The costs of caring for wild horses are paid for by not only the general public, but also by sponsoring private citizens.

A few questions for you, Mr. Thomson: What "native wildlife species" do horses threaten? And just how do horses "threaten" the natural environment? Furthermore, if indeed true, how has "poisoning rivers and lakes and burning millions of acres of land" to eradicate invasive species -- a category in which you include wild horses -- had a positive effect on any wildlife?

Connie Brady

Las Vegas

The party of hate

To the editor:

If you are making between $40,000 and $60,000 a year, you are considered middle-class. If you are making $20,000 to $30,000 a year, you are the working poor. The middle class make up the whole of America. They are the ones who drive our economy.

When congressional Republicans return from vacation, they will again use the middle class as a political tool. But I have to hand it to the Republicans -- never have I ever seen a political party so out of touch with reality. They oppose every Obama administration proposal even though doing so has also hurt their own states.

With the approval rating of Congress around 8 percent, Republicans will learn in next year's election that the people are not stupid enough to vote for just anyone. The people want somebody with some sense, and that is President Obama.

Michelle Bracey

Henderson

Vote them out? And then?

To the editor:

What can we do once the realization sinks in that Congress has actually reduced funding for our formerly stable Social Security system and funded a hodgepodge of programs without a tax increase to pay for them?

The initial salvo in the thrust toward the elimination of our viable, old-age insurance has been launched without tracers.
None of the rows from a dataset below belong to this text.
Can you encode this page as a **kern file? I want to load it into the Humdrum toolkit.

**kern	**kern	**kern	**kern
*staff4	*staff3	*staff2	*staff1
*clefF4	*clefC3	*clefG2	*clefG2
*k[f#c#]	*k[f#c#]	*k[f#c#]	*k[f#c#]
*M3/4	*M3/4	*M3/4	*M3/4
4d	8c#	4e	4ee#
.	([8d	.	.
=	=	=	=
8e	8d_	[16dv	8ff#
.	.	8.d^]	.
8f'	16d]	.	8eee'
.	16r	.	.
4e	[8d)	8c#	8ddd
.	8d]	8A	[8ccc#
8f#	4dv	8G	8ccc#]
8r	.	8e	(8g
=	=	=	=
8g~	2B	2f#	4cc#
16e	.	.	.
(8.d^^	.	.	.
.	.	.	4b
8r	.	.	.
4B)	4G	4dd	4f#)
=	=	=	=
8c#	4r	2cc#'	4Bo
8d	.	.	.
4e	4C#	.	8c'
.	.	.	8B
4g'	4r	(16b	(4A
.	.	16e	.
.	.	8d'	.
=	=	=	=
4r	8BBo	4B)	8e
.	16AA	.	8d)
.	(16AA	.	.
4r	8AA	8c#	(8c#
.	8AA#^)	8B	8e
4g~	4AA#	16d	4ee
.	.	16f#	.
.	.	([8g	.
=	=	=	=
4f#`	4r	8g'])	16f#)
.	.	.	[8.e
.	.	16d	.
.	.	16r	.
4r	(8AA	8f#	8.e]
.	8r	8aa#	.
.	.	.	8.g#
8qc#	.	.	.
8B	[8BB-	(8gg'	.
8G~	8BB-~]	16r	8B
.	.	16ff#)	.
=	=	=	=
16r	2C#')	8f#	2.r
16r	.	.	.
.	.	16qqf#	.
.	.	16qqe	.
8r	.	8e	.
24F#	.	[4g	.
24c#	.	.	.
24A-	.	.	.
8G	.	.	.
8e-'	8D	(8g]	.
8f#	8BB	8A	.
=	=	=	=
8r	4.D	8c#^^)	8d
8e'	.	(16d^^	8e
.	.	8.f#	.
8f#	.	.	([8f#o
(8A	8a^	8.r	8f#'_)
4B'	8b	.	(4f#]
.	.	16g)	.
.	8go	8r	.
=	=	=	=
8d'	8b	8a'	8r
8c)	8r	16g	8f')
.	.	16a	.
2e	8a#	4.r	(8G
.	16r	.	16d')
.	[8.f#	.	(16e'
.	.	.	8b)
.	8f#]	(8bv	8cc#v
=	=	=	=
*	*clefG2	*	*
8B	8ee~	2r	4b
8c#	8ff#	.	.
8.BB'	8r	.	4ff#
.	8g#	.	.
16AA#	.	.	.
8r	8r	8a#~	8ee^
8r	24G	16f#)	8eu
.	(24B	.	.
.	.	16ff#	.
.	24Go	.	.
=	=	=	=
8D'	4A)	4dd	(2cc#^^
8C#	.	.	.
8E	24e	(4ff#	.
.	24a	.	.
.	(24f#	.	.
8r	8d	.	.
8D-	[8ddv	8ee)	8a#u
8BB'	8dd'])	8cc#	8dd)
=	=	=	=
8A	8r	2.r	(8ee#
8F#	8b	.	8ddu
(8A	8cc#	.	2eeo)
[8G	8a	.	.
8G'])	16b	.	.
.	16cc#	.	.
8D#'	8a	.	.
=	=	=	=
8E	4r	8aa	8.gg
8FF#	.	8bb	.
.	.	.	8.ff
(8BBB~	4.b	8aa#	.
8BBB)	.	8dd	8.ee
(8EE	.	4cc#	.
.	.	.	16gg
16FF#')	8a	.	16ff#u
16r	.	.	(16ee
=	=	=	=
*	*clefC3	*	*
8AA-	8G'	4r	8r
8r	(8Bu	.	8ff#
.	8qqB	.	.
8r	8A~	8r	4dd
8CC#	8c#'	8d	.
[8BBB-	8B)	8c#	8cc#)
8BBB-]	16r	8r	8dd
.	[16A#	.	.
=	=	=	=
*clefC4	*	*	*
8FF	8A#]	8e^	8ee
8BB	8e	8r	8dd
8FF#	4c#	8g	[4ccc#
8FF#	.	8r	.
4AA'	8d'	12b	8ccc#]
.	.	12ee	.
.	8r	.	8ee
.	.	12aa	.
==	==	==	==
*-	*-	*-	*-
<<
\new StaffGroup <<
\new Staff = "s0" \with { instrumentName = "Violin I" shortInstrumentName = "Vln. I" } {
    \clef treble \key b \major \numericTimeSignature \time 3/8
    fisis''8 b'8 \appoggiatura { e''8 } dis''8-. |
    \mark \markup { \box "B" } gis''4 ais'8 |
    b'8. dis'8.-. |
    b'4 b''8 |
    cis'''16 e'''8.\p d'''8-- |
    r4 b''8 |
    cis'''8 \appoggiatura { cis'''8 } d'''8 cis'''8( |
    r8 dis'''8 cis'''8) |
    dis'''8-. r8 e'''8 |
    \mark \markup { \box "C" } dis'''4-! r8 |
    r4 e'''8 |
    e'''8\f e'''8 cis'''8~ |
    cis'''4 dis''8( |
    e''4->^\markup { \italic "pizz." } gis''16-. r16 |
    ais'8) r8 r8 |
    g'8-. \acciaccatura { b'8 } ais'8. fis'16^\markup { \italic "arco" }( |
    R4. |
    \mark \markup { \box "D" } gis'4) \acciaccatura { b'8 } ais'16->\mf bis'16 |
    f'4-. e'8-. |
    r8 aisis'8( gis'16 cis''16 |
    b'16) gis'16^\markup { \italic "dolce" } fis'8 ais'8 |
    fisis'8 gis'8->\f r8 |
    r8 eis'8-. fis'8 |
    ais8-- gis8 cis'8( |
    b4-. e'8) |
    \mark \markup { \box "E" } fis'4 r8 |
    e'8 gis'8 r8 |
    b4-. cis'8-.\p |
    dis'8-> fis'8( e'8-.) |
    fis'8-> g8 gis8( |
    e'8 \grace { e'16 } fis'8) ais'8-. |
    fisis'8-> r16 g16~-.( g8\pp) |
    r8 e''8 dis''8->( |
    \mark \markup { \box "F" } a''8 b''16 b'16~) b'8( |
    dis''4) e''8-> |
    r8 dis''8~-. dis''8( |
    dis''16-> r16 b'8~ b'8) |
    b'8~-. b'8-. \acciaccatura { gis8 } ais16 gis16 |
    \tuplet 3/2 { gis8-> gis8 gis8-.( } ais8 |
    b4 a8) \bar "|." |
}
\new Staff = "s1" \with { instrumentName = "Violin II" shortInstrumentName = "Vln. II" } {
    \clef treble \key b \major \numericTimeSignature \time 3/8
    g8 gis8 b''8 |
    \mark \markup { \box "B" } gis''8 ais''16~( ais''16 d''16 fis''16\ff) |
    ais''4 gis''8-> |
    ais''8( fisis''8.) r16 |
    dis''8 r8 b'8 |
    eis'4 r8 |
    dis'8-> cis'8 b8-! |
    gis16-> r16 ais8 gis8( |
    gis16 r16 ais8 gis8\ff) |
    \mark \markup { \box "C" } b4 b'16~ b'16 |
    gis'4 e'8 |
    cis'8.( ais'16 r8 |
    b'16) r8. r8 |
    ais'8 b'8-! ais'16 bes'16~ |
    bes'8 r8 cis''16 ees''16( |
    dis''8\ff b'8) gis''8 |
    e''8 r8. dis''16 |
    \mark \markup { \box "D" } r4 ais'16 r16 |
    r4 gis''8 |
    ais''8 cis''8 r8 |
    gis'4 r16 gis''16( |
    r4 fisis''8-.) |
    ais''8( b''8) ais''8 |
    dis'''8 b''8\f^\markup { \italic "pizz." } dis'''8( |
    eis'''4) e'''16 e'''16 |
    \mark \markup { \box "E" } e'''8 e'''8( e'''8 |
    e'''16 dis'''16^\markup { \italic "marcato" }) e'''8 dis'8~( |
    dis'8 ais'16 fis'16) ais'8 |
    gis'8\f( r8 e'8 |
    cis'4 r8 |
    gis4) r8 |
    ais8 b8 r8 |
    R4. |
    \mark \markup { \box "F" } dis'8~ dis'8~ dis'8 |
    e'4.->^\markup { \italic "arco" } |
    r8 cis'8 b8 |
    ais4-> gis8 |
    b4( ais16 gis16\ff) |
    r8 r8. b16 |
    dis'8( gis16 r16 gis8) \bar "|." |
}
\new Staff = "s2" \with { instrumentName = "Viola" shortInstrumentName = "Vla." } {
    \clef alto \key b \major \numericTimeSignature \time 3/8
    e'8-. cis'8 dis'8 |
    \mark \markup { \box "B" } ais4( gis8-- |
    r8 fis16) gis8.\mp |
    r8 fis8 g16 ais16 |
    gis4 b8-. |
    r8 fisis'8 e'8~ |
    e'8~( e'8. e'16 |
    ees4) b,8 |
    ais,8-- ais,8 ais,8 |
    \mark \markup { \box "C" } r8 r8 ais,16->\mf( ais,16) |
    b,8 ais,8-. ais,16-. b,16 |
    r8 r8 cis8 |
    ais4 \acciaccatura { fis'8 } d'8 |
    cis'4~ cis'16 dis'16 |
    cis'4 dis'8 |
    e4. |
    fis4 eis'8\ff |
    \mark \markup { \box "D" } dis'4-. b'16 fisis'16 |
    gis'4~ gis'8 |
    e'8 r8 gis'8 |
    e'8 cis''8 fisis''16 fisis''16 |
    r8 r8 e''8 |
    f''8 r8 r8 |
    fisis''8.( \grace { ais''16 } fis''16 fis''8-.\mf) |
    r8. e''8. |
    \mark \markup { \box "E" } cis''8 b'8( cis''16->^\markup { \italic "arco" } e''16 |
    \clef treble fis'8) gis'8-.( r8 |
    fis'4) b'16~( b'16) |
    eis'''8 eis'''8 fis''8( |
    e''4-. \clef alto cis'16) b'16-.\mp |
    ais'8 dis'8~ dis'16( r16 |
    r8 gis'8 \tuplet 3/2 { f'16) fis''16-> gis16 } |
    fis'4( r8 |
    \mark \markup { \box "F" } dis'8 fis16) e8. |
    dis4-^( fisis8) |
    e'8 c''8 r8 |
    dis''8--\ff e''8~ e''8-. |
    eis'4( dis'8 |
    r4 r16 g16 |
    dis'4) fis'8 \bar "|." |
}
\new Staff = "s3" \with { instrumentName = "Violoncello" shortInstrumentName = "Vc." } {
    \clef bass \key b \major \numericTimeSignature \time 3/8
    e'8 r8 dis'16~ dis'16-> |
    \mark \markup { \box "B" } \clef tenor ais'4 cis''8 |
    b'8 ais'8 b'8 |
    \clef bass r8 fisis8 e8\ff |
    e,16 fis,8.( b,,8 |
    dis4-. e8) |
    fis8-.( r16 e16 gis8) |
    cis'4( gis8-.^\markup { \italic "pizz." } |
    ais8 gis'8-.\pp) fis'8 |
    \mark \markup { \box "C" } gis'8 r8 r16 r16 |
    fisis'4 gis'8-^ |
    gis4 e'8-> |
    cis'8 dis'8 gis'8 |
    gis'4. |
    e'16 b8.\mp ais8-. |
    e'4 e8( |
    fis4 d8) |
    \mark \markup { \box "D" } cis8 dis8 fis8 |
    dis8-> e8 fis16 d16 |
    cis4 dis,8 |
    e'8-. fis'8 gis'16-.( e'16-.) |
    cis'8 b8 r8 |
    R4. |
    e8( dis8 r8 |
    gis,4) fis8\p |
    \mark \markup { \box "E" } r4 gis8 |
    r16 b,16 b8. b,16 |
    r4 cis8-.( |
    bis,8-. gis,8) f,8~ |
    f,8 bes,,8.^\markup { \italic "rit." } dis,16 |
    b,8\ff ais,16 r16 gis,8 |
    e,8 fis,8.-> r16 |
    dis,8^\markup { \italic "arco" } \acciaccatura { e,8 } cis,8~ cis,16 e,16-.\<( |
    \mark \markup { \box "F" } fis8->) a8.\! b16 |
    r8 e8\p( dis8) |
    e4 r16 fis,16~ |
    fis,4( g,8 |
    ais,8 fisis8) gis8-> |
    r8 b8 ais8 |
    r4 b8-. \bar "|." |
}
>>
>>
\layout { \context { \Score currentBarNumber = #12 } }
This was accomplished through merely re-labeling the cuts to Social Security withholding to "payroll tax reductions."

Inside the deal to achieve this: Postponement of government spending decisions for at least two months. No increase in unemployment benefits or Medicare payments to doctors. Lost in the deal: the Canada-to-Texas Keystone XL oil pipeline, with thousands of construction jobs.

If we don't like our elected representatives, we're told, simply vote them out. Then show me some unaffiliated replacements.

Richard E. Law

Las Vegas

Clock is ticking

To the editor:

Many seem to believe that continuing to cut taxes over the long term is our salvation. The problem isn't that we are taxed too much, it's that we don't recover or allocate taxes properly. As a result, all of the honest people become major tax contributors and the tax cheats get a free ride.

Even if we are successful in our collection efforts, we have an undereducated work force that is ill-equipped to compete in a 21st-century global economy. Re-jiggering our tax structure will only delay the inevitable unless we find better and more effective methods to motivate, train and educate our young people. The clock is ticking, and time waits for no man or country.